This lack of financial literacy isn’t the fault of a specific group; in the Financial Industry Regulatory Authority’s most recent financial literacy test, only 34% of people between 2009 and 2018 answered four or more questions correctly about interest, compounding, inflation, diversification, and bond prices. This suggests that financial illiteracy is a widespread problem that needs to be addressed, not a concentrated one.

For those unaware, financial literacy is “the confluence of financial, credit, and debt management knowledge that is necessary to make financially responsible decisions.” This includes knowing how checking accounts operate, what using a credit card does and means, and avoiding debt—in short, financial literacy can drastically impact a person’s life. A lack of financial literacy impacts all sorts of people: those in developed or advanced economies, those in developing economies, and everywhere in between. The type of economy a person lives in doesn’t necessarily mean they have better or worse financial literacy; no matter the financial landscape, consumers fail to show that they have a strong grasp of financial principles.
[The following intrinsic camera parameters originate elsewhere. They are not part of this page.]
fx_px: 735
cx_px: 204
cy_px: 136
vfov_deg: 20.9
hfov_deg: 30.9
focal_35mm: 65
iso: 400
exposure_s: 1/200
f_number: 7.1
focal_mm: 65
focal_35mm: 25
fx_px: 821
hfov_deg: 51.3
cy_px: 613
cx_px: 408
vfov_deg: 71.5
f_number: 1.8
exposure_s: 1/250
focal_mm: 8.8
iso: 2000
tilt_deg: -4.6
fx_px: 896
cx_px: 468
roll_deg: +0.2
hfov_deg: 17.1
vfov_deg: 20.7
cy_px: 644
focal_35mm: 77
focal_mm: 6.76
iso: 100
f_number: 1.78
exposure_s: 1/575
The financial environment at large is changing as well. Since becoming a global marketplace, there are far more participants and other factors influencing the financial environment society lives in. Technological advances are especially prominent in how the financial market has changed and continues to change; it creates conflicting views that create difficulty in creating, implementing, and following financial roadmaps.
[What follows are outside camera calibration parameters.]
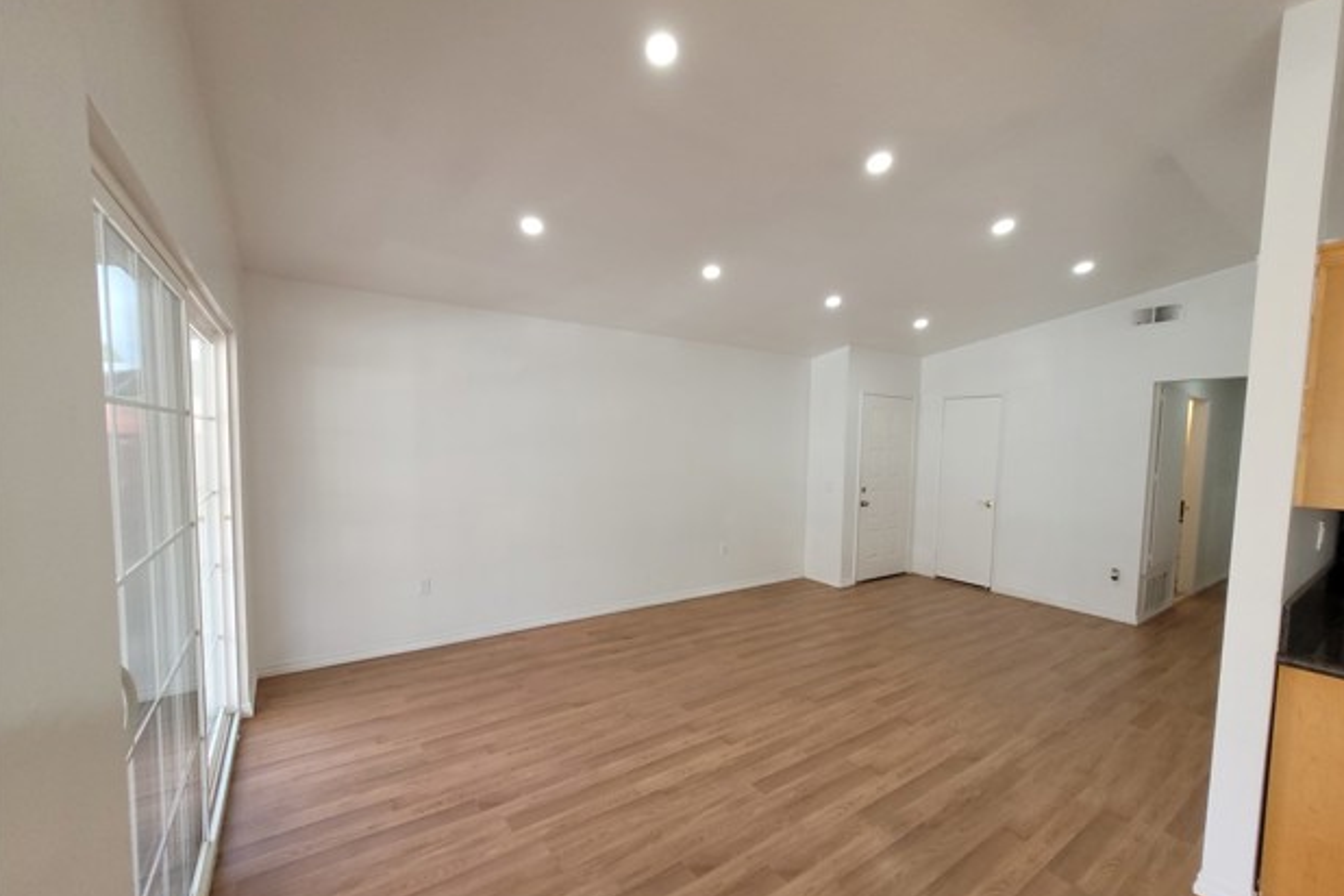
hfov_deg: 104.2
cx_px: 685
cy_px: 476
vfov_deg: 81.1
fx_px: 523
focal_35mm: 14
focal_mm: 1.74
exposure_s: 1/60
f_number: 2.2
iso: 64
With the ever-changing financial market, being financially literate is crucial for consumers to understand. It can help consumers save enough money to provide a decent income during their retirement while avoiding high debt, bankruptcy, defaults, and foreclosures. Furthermore, low financial literacy has left the largest workforce—millennials—unprepared for financial crises that may occur. By emphasizing the importance of financial literacy, consumers at large will improve their lives now and in the future while preparing for potential crises that may throw them in a devastating loop.